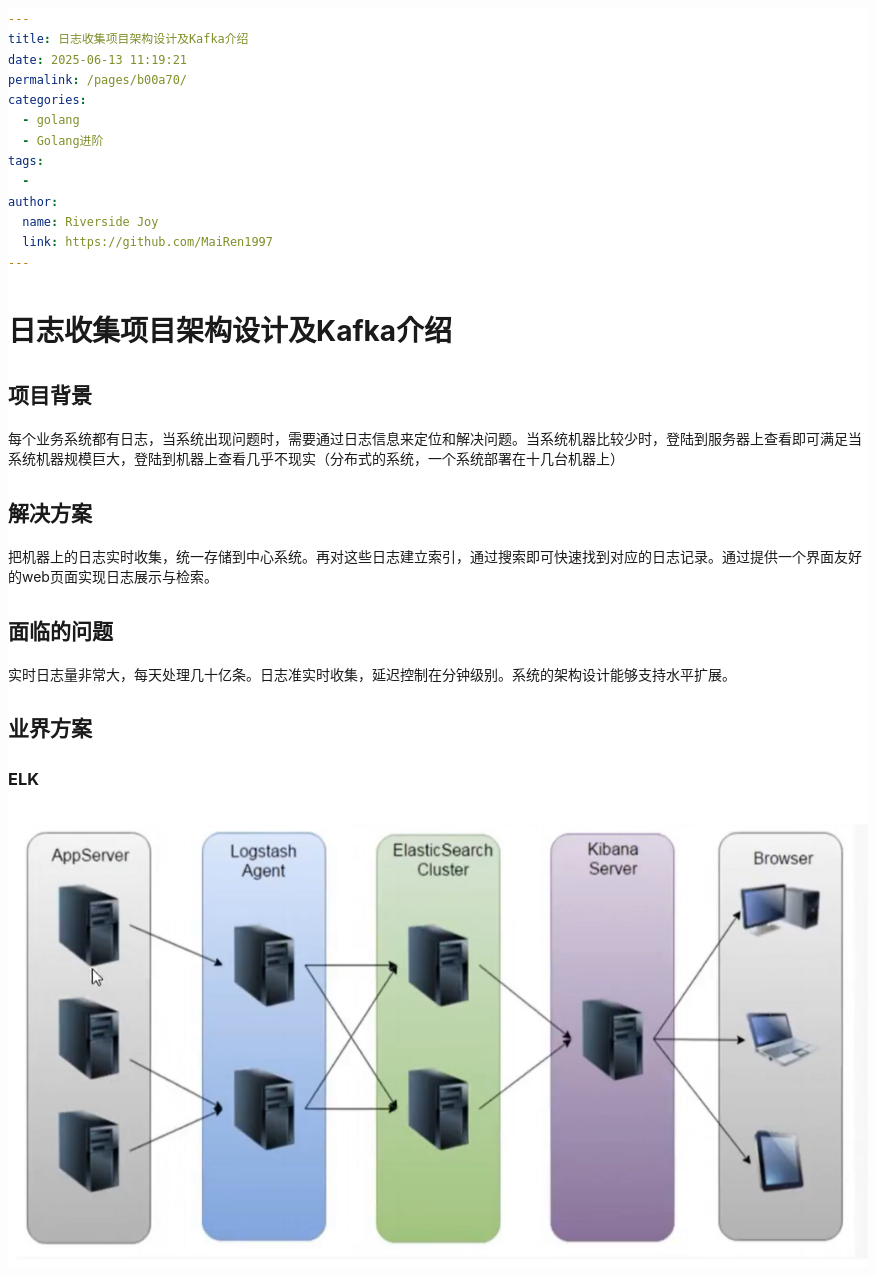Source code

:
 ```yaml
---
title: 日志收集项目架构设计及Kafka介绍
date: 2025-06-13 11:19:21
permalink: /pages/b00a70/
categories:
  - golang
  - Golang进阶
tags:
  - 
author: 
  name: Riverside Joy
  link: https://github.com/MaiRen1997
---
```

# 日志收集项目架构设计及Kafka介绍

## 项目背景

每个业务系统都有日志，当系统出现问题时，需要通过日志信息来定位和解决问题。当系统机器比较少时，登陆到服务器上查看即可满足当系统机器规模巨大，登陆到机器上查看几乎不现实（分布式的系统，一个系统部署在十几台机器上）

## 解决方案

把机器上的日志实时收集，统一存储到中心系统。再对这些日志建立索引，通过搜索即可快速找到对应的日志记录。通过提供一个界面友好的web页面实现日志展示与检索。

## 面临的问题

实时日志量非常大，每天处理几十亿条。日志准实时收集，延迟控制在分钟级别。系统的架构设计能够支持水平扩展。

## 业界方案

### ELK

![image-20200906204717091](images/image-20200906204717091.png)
▬▬▬▬▬▬▬▬▬▬
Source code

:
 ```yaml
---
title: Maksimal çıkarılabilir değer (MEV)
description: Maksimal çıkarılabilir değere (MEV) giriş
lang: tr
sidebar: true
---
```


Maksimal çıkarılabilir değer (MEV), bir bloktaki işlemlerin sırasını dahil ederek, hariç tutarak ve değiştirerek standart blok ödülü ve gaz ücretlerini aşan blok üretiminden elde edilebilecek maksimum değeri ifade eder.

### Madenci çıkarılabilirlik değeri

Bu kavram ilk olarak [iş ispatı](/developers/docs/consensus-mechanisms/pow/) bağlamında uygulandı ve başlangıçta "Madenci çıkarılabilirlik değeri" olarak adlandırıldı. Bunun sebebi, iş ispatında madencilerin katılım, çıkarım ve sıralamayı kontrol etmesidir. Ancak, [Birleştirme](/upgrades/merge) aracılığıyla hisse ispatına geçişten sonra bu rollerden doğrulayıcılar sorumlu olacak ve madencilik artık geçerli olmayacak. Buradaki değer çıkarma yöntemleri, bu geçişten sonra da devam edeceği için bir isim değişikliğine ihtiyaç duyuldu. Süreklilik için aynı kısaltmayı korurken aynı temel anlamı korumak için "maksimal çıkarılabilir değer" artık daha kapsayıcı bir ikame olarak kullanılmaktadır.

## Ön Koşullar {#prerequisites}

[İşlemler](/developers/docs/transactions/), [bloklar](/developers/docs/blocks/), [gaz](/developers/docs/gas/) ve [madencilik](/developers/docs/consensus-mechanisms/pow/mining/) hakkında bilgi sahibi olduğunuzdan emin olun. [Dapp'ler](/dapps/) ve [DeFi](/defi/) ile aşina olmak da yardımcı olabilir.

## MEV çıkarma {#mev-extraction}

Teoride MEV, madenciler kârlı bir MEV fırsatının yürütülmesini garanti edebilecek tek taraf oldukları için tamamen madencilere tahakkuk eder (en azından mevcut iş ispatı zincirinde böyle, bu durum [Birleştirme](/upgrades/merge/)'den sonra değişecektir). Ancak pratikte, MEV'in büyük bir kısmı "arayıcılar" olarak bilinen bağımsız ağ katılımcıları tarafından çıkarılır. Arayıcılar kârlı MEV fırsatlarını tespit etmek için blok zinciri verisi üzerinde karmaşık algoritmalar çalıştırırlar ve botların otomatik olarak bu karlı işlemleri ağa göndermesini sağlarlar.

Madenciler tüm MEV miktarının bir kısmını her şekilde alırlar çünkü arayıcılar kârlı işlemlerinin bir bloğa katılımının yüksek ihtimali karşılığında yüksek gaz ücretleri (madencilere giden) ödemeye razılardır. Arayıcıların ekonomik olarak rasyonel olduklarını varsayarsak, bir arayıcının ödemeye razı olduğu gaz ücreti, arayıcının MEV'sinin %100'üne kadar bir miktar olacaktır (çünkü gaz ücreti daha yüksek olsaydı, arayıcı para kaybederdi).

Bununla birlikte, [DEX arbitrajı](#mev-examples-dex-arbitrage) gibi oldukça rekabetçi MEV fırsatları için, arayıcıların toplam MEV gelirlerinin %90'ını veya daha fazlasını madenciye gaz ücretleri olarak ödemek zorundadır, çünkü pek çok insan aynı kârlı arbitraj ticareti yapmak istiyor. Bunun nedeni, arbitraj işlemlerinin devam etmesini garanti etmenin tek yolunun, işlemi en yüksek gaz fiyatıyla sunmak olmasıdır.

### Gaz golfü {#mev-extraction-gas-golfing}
▬▬▬▬▬▬▬▬▬▬
- _WORK INSTRUCTION_
Find and copy each line of the data where "aynı" is present.

- _EXERCISE ANSWER_
Bu kavram ilk olarak [iş ispatı](/developers/docs/consensus-mechanisms/pow/) bağlamında uygulandı ve başlangıçta "Madenci çıkarılabilirlik değeri" olarak adlandırıldı. Bunun sebebi, iş ispatında madencilerin katılım, çıkarım ve sıralamayı kontrol etmesidir. Ancak, [Birleştirme](/upgrades/merge) aracılığıyla hisse ispatına geçişten sonra bu rollerden doğrulayıcılar sorumlu olacak ve madencilik artık geçerli olmayacak. Buradaki değer çıkarma yöntemleri, bu geçişten sonra da devam edeceği için bir isim değişikliğine ihtiyaç duyuldu. Süreklilik için aynı kısaltmayı korurken aynı temel anlamı korumak için "maksimal çıkarılabilir değer" artık daha kapsayıcı bir ikame olarak kullanılmaktadır.
Bununla birlikte, [DEX arbitrajı](#mev-examples-dex-arbitrage) gibi oldukça rekabetçi MEV fırsatları için, arayıcıların toplam MEV gelirlerinin %90'ını veya daha fazlasını madenciye gaz ücretleri olarak ödemek zorundadır, çünkü pek çok insan aynı kârlı arbitraj ticareti yapmak istiyor. Bunun nedeni, arbitraj işlemlerinin devam etmesini garanti etmenin tek yolunun, işlemi en yüksek gaz fiyatıyla sunmak olmasıdır.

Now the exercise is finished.